■ 正文 ■
__________

02 - DQN详解：深度Q网络¶

学习时间: 4-5小时 重要性: ⭐⭐⭐⭐⭐ 深度强化学习的里程碑 前置知识: 值函数近似、神经网络基础

🎯 学习目标¶

完成本章后，你将能够： - 理解DQN的核心创新（经验回放、目标网络） - 掌握DQN的网络架构设计 - 实现完整的DQN算法 - 理解DQN的训练技巧 - 能够调试DQN训练过程

1. DQN简介¶

1.1 历史背景¶

DeepMind (2015)："Human-level control through deep reinforcement learning"

里程碑意义： - 首次成功将深度学习与强化学习结合 - 在Atari游戏上达到人类水平 - 证明了端到端学习的可行性

1.2 核心挑战¶

神经网络+RL的问题：

数据相关性：连续样本高度相关
非平稳分布：策略变化导致数据分布变化
发散风险：Q值可能无界增长

DQN的解决方案： 1. 经验回放（Experience Replay） 2. 目标网络（Target Network）

2. DQN算法¶

2.1 网络架构¶

输入：原始像素帧（84×84×4）输出：每个动作的Q值

Text Only

Input (84×84×4)
    ↓
Conv1: 32 filters, 8×8, stride 4 + ReLU
    ↓
Conv2: 64 filters, 4×4, stride 2 + ReLU
    ↓
Conv3: 64 filters, 3×3, stride 1 + ReLU
    ↓
Flatten
    ↓
FC1: 512 units + ReLU
    ↓
Output: |A| units (每个动作的Q值)

2.2 代码实现¶

Python

import torch
import torch.nn as nn
import torch.optim as optim
import numpy as np
from collections import deque
import random

class DQNNetwork(nn.Module):  # 继承nn.Module定义网络层
    """DQN网络架构"""

    def __init__(self, input_shape, n_actions):
        super(DQNNetwork, self).__init__()

        self.conv = nn.Sequential(
            nn.Conv2d(input_shape[0], 32, kernel_size=8, stride=4),
            nn.ReLU(),
            nn.Conv2d(32, 64, kernel_size=4, stride=2),
            nn.ReLU(),
            nn.Conv2d(64, 64, kernel_size=3, stride=1),
            nn.ReLU()
        )

        # 计算卷积层输出大小
        conv_out_size = self._get_conv_out(input_shape)

        self.fc = nn.Sequential(
            nn.Linear(conv_out_size, 512),
            nn.ReLU(),
            nn.Linear(512, n_actions)
        )

    def _get_conv_out(self, shape):
        """计算卷积层输出维度"""
        o = self.conv(torch.zeros(1, *shape))
        return int(np.prod(o.size()))

    def forward(self, x):
        """前向传播"""
        conv_out = self.conv(x).view(x.size()[0], -1)  # 重塑张量形状
        return self.fc(conv_out)

class ReplayBuffer:
    """经验回放缓冲区"""

    def __init__(self, capacity=100000):
        self.buffer = deque(maxlen=capacity)

    def push(self, state, action, reward, next_state, done):
        """存储经验"""

__________

已存数据条目
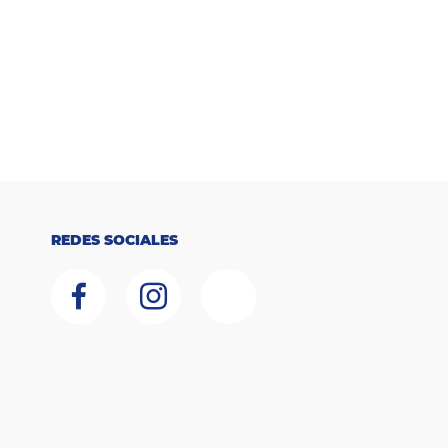
REDES SOCIALES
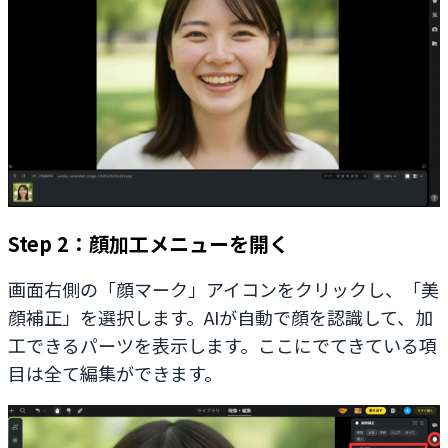
Step 2：顔加工メニューを開く
画面右側の「顔マーク」アイコンをクリックし、「美
顔補正」を選択します。AIが自動で顔を認識して、加
工できるパーツを表示します。ここにでてきている項
目は全て編集ができます。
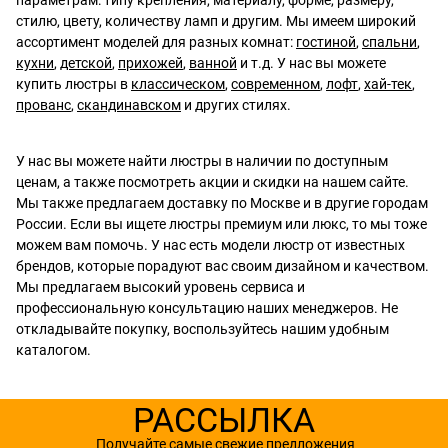
параметрам: типу крепления, материалу, форме, размеру,
стилю, цвету, количеству ламп и другим. Мы имеем широкий
ассортимент моделей для разных комнат:
гостиной
,
спальни
,
кухни
,
детской
,
прихожей
,
ванной
и т.д. У нас вы можете
купить люстры в
классическом
,
современном
,
лофт
,
хай-тек
,
прованс
,
скандинавском
и других стилях.
У нас вы можете найти люстры в наличии по доступным
ценам, а также посмотреть акции и скидки на нашем сайте.
Мы также предлагаем доставку по Москве и в другие городам
России. Если вы ищете люстры премиум или люкс, то мы тоже
можем вам помочь. У нас есть модели люстр от известных
брендов, которые порадуют вас своим дизайном и качеством.
Мы предлагаем высокий уровень сервиса и
профессиональную консультацию наших менеджеров. Не
откладывайте покупку, воспользуйтесь нашим удобным
каталогом.
РАССЫЛКА
Получайте самые свежие предложения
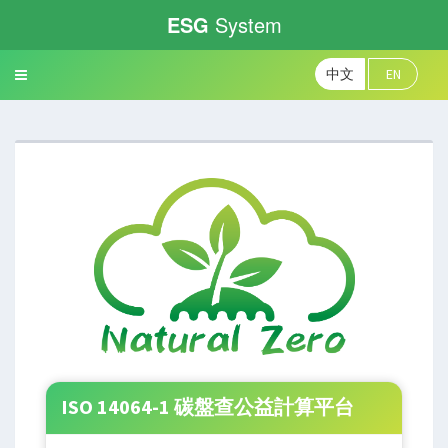
ESG
System
中文
EN
Toggle
navigation
ISO 14064-1 碳盤查公益計算平台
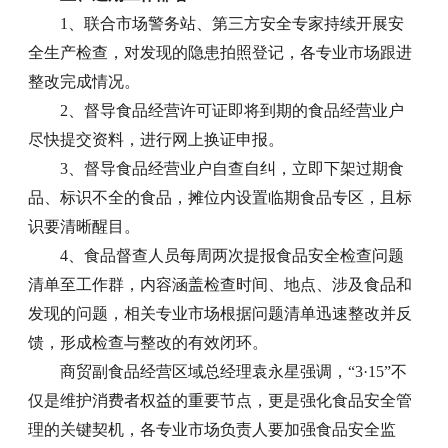
1、联合市场警务站、第三方安全专家持续开展安
全生产检查，对发现的隐患拍照登记，各专业市场跟进
整改完成情况。
2、督导食品经营许可证即将到期的食品经营业户
尽快提交资料，进行网上换证申报。
3、督导食品经营业户自查自纠，立即下架过期食
品、标识不全的食品，摊位内设置临期食品专区，且标
识要清晰醒目。
4、食品督查人员每周两次提报食品安全检查问题
清单至工作群，内容涵盖检查时间、地点、涉及食品和
发现的问题，相关专业市场根据问题清单迅速整改并反
馈，形成检查与整改的有效闭环。
商贸副食品经营区域总经理袁永星强调，“3·15”不
仅是维护消费者权益的重要节点，更是强化食品安全管
理的关键契机，各专业市场负责人要加强食品安全监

__________

■ 练习任务 ■
1. 逐字照抄DQN教程中的一段，从“return int(np.prod(o.size()))”开始，到“self.buffer = deque(maxlen=capacity)”结束。
2. DQN教程“学习目标”一节列了哪些目标？请全部写出来。
上面这些数据行在这里用不上。

■ 参考答案 ■
1.
return int(np.prod(o.size()))

    def forward(self, x):
        """前向传播"""
        conv_out = self.conv(x).view(x.size()[0], -1)  # 重塑张量形状
        return self.fc(conv_out)

class ReplayBuffer:
    """经验回放缓冲区"""

    def __init__(self, capacity=100000):
        self.buffer = deque(maxlen=capacity)

2.
- 理解DQN的核心创新（经验回放、目标网络）
- 掌握DQN的网络架构设计
- 实现完整的DQN算法
- 理解DQN的训练技巧
- 能够调试DQN训练过程